--- Problem details ---
Write out the data that follows exactly, keeping every picture out.

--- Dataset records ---
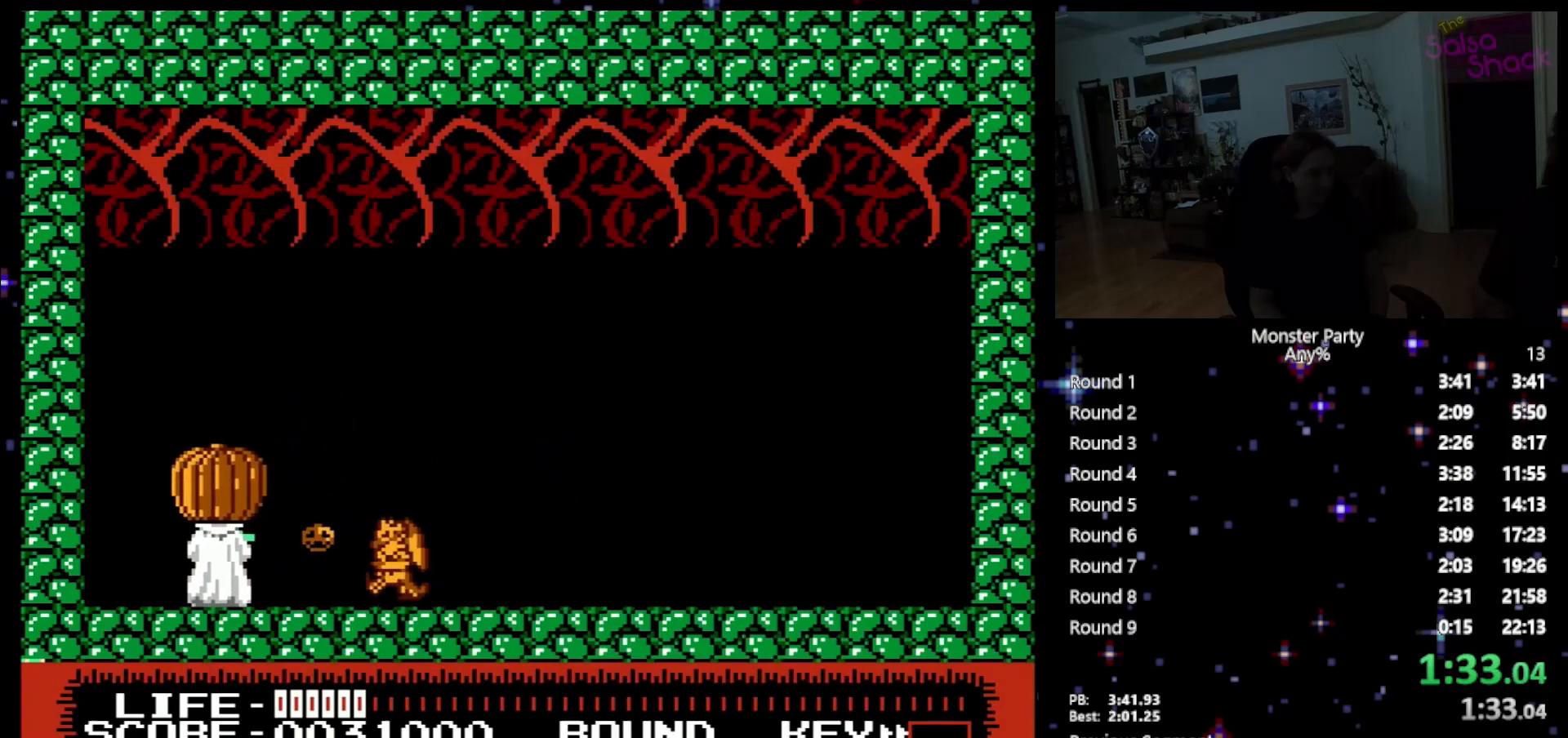
{"buttons": [], "events": [[117, "B", "up"], [150, "B", "down"], [150, "DPAD_LEFT", "up"], [300, "B", "up"], [333, "B", "down"], [467, "B", "up"]]}
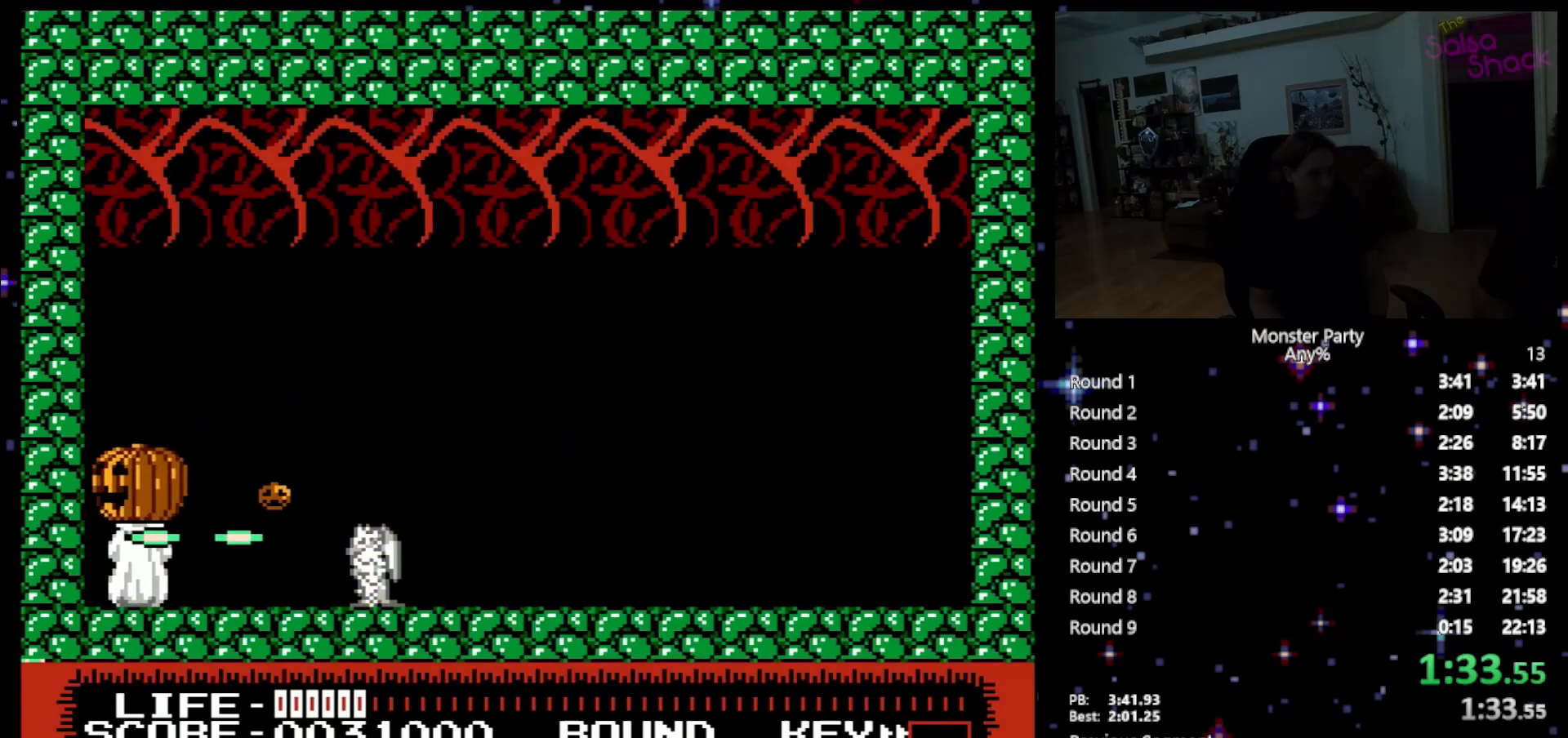
{"buttons": [], "events": [[17, "B", "down"], [150, "B", "up"], [183, "B", "down"], [333, "B", "up"], [367, "B", "down"], [483, "B", "up"]]}
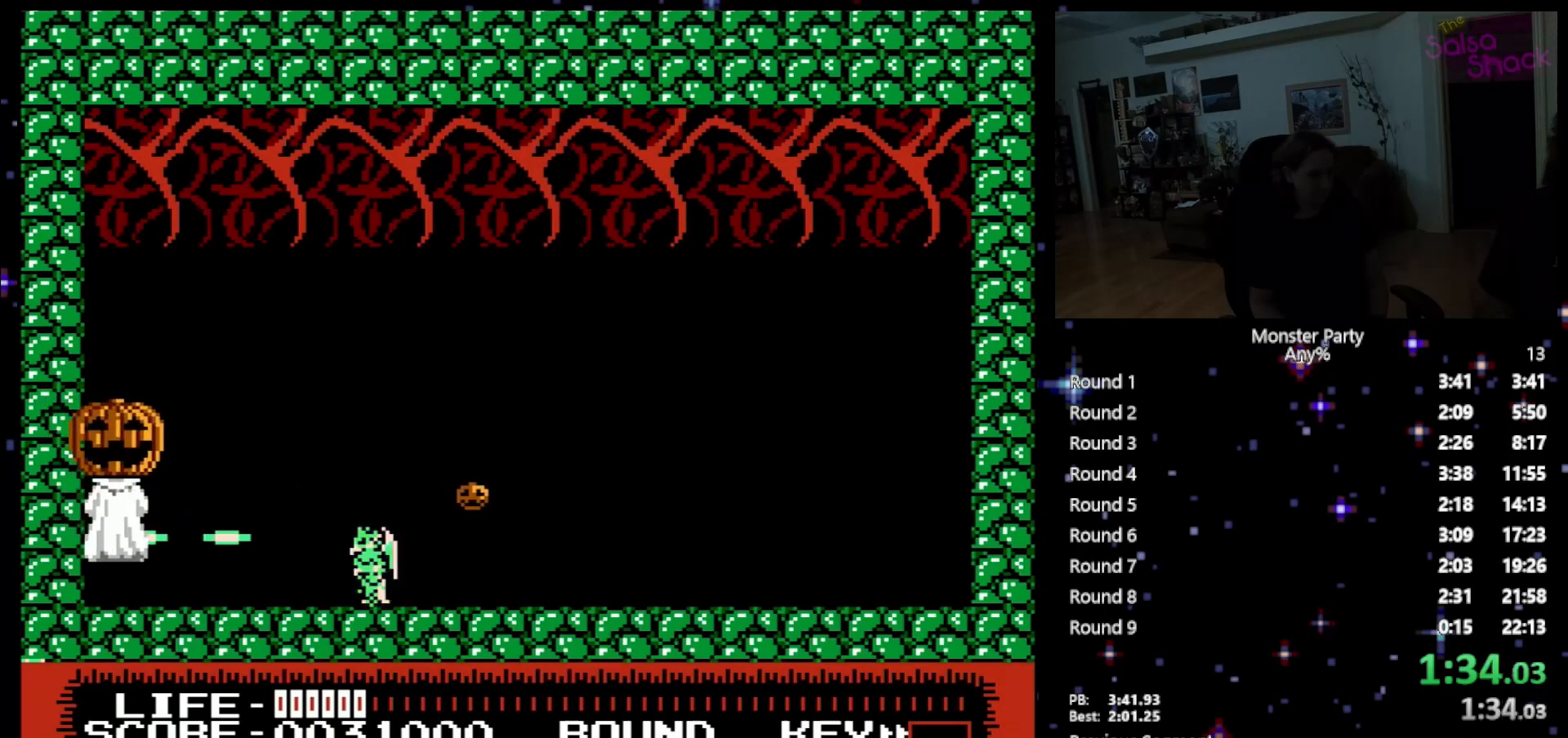
{"buttons": ["B"], "events": [[50, "B", "down"], [150, "B", "up"], [200, "B", "down"], [300, "B", "up"], [333, "B", "down"], [433, "B", "up"], [483, "B", "down"]]}
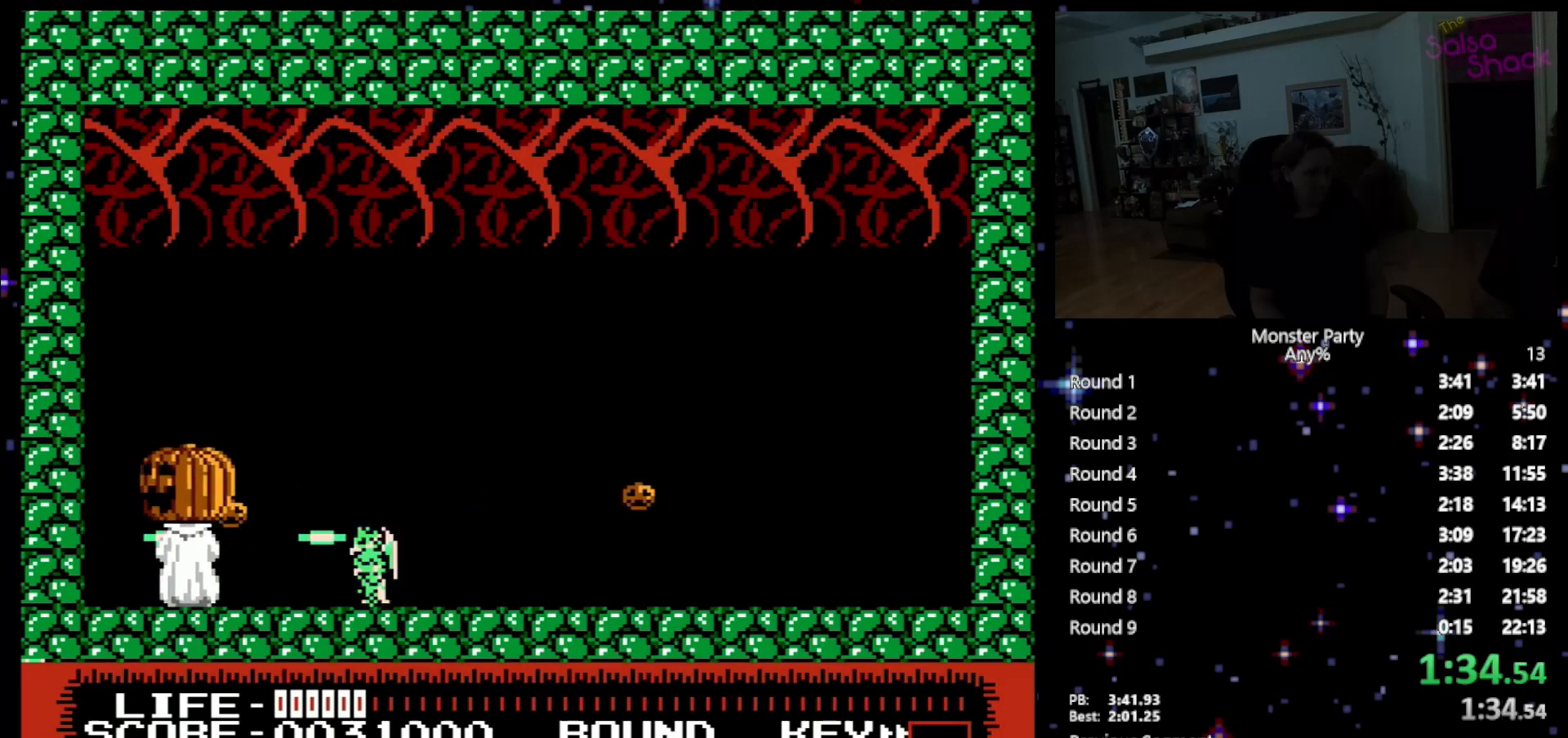
{"buttons": ["B"], "events": [[83, "B", "up"], [117, "B", "down"], [217, "B", "up"], [267, "B", "down"], [400, "B", "up"], [433, "B", "down"]]}
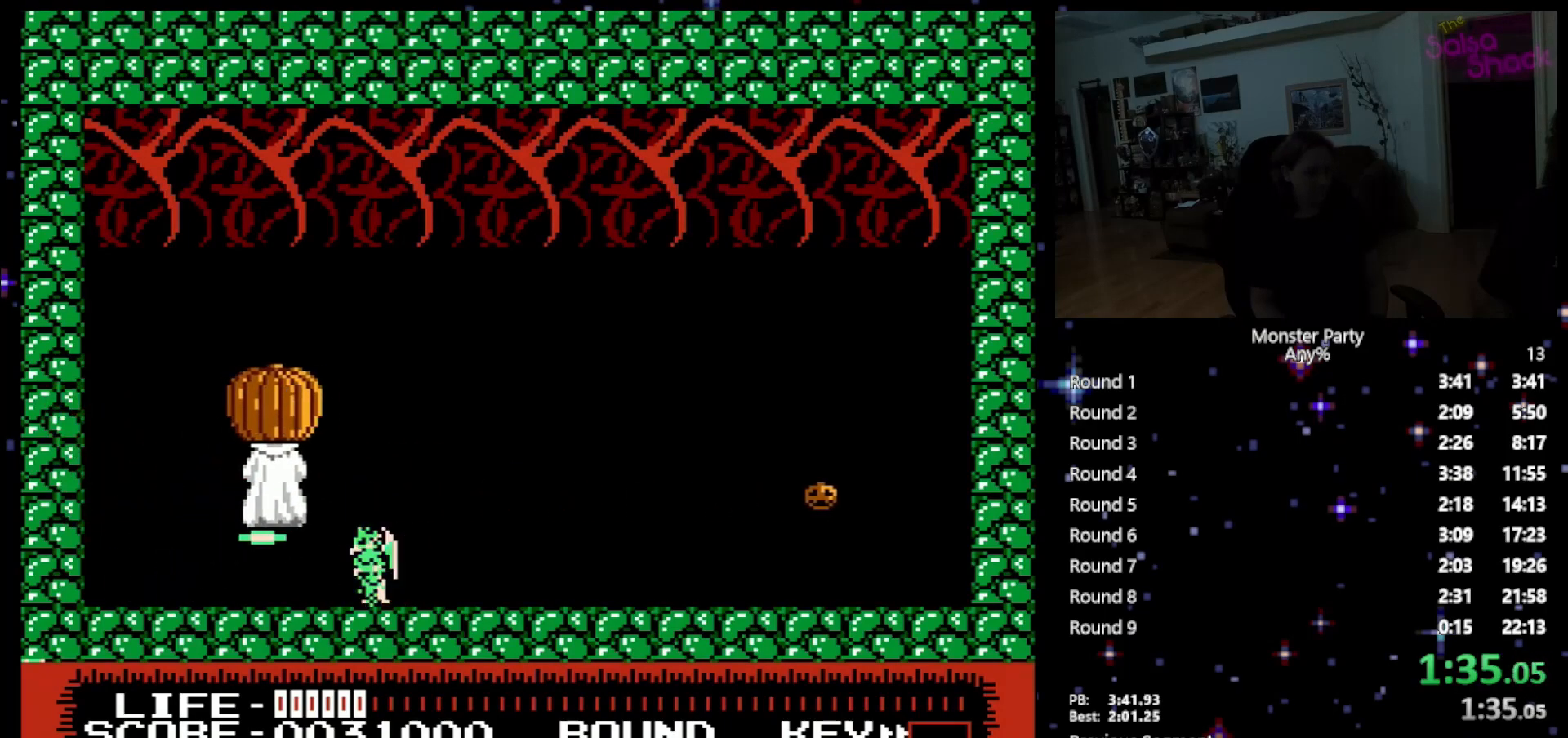
{"buttons": ["B"], "events": [[50, "B", "up"], [83, "B", "down"], [217, "B", "up"], [267, "B", "down"], [400, "B", "up"], [433, "B", "down"]]}
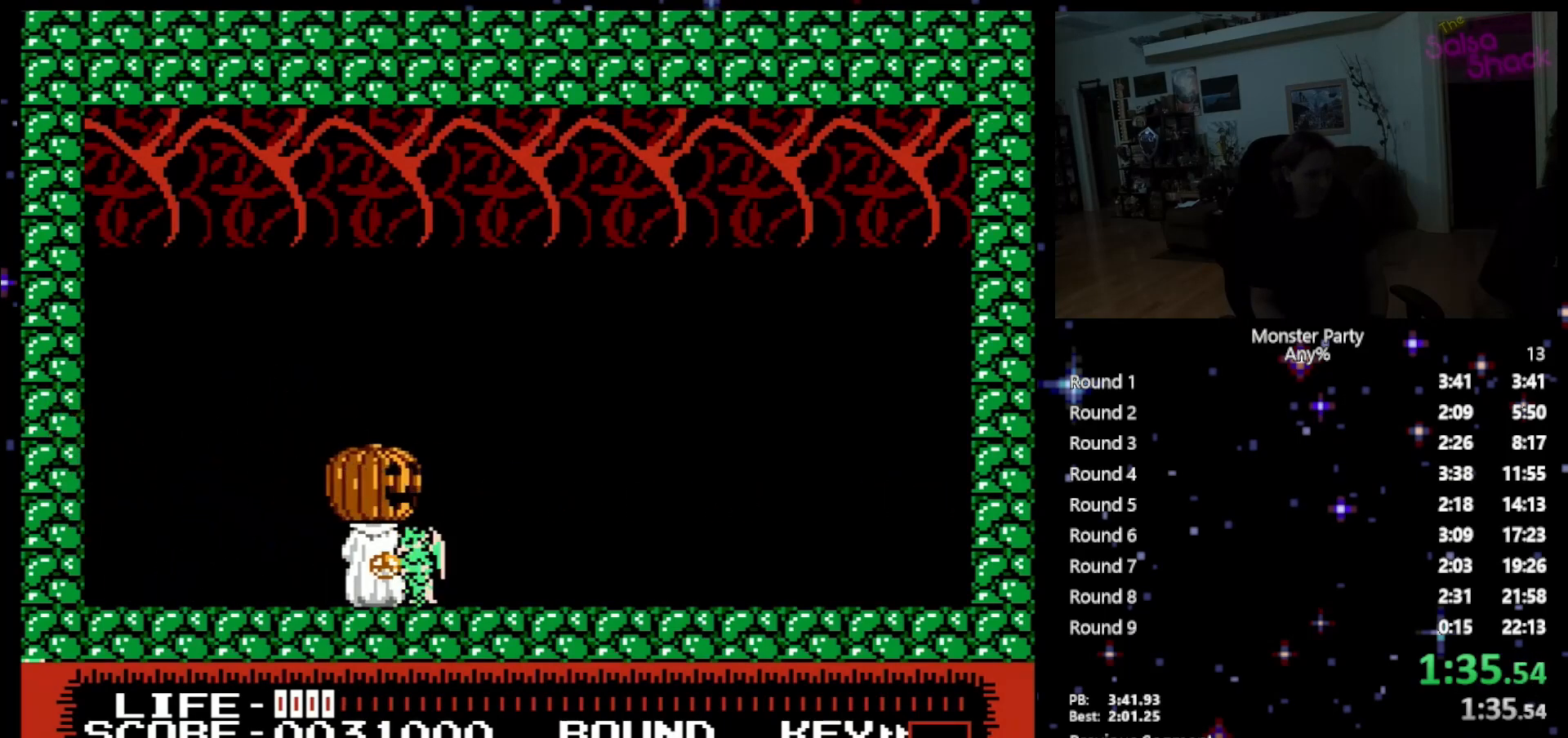
{"buttons": ["B"], "events": [[50, "B", "up"], [117, "B", "down"], [267, "B", "up"], [300, "B", "down"], [433, "B", "up"], [483, "B", "down"]]}
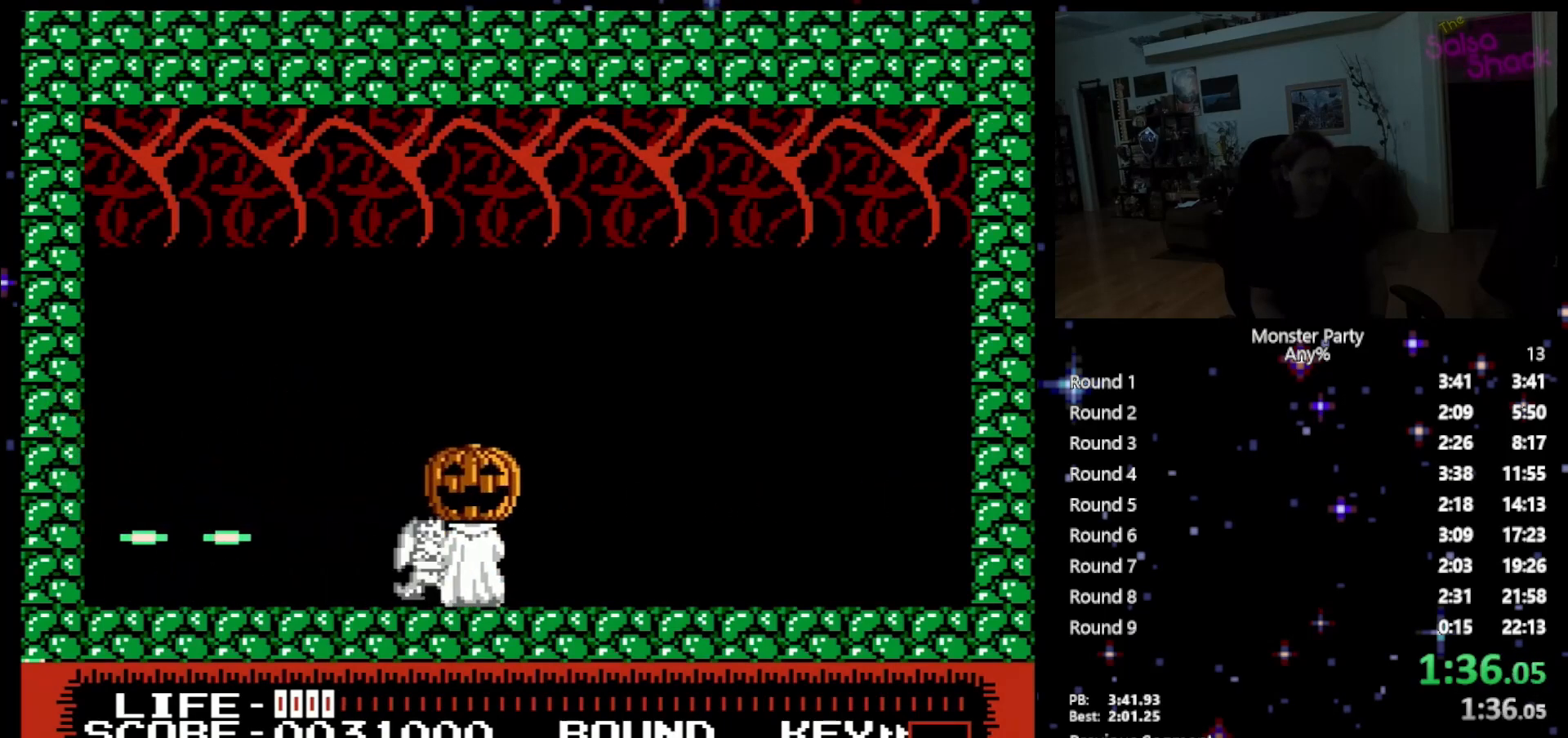
{"buttons": ["B"], "events": [[17, "DPAD_RIGHT", "down"], [50, "B", "up"], [150, "B", "down"], [183, "DPAD_RIGHT", "up"], [233, "B", "up"], [300, "B", "down"], [433, "B", "up"], [483, "B", "down"]]}
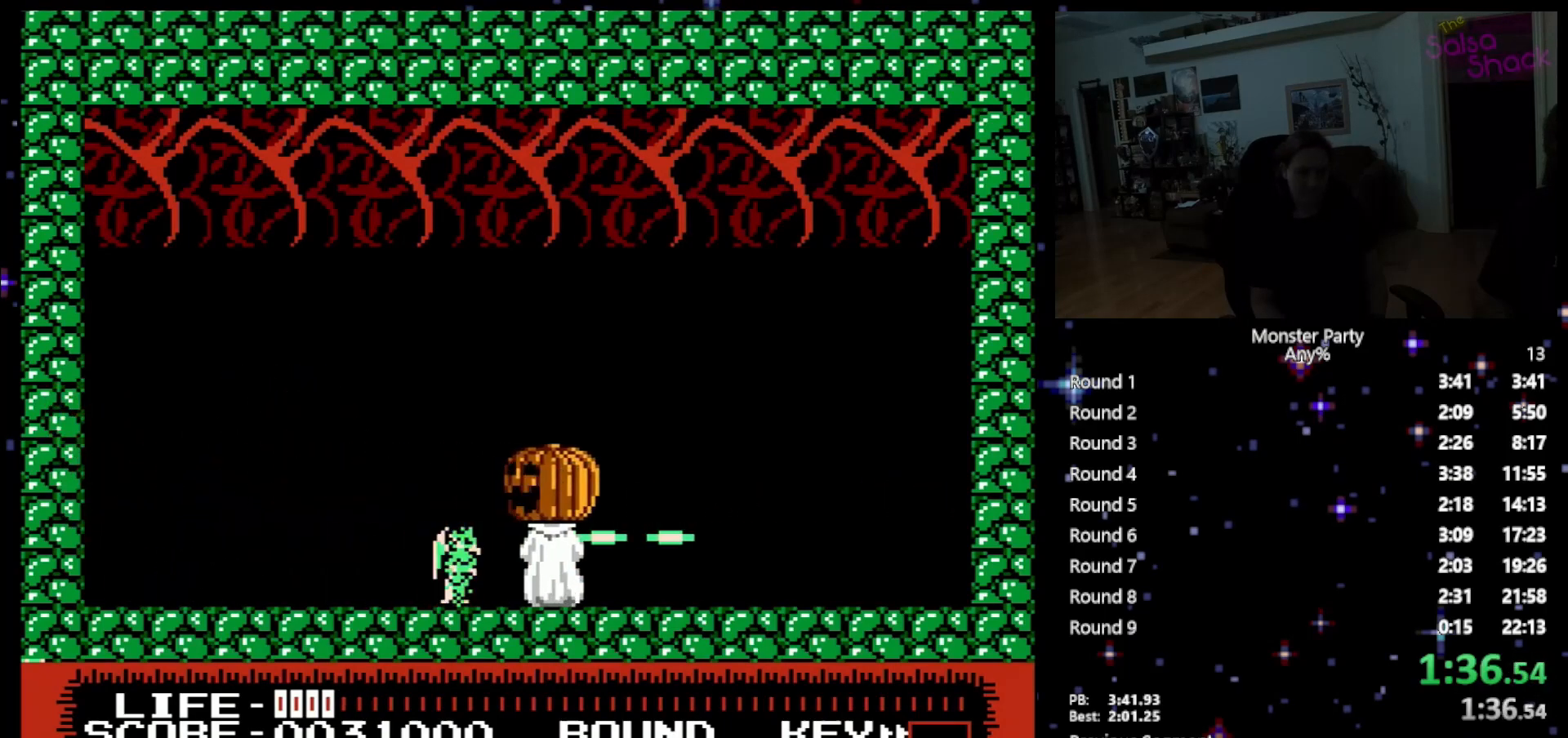
{"buttons": [], "events": [[117, "B", "up"], [183, "B", "down"], [267, "B", "up"], [333, "B", "down"], [450, "B", "up"]]}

--- Output below ---
{"buttons": [], "events": [[117, "B", "up"], [150, "B", "down"], [150, "DPAD_LEFT", "up"], [300, "B", "up"], [333, "B", "down"], [467, "B", "up"]]}
{"buttons": [], "events": [[17, "B", "down"], [150, "B", "up"], [183, "B", "down"], [333, "B", "up"], [367, "B", "down"], [483, "B", "up"]]}
{"buttons": ["B"], "events": [[50, "B", "down"], [150, "B", "up"], [200, "B", "down"], [300, "B", "up"], [333, "B", "down"], [433, "B", "up"], [483, "B", "down"]]}
{"buttons": ["B"], "events": [[83, "B", "up"], [117, "B", "down"], [217, "B", "up"], [267, "B", "down"], [400, "B", "up"], [433, "B", "down"]]}
{"buttons": ["B"], "events": [[50, "B", "up"], [83, "B", "down"], [217, "B", "up"], [267, "B", "down"], [400, "B", "up"], [433, "B", "down"]]}
{"buttons": ["B"], "events": [[50, "B", "up"], [117, "B", "down"], [267, "B", "up"], [300, "B", "down"], [433, "B", "up"], [483, "B", "down"]]}
{"buttons": ["B"], "events": [[17, "DPAD_RIGHT", "down"], [50, "B", "up"], [150, "B", "down"], [183, "DPAD_RIGHT", "up"], [233, "B", "up"], [300, "B", "down"], [433, "B", "up"], [483, "B", "down"]]}
{"buttons": [], "events": [[117, "B", "up"], [183, "B", "down"], [267, "B", "up"], [333, "B", "down"], [450, "B", "up"]]}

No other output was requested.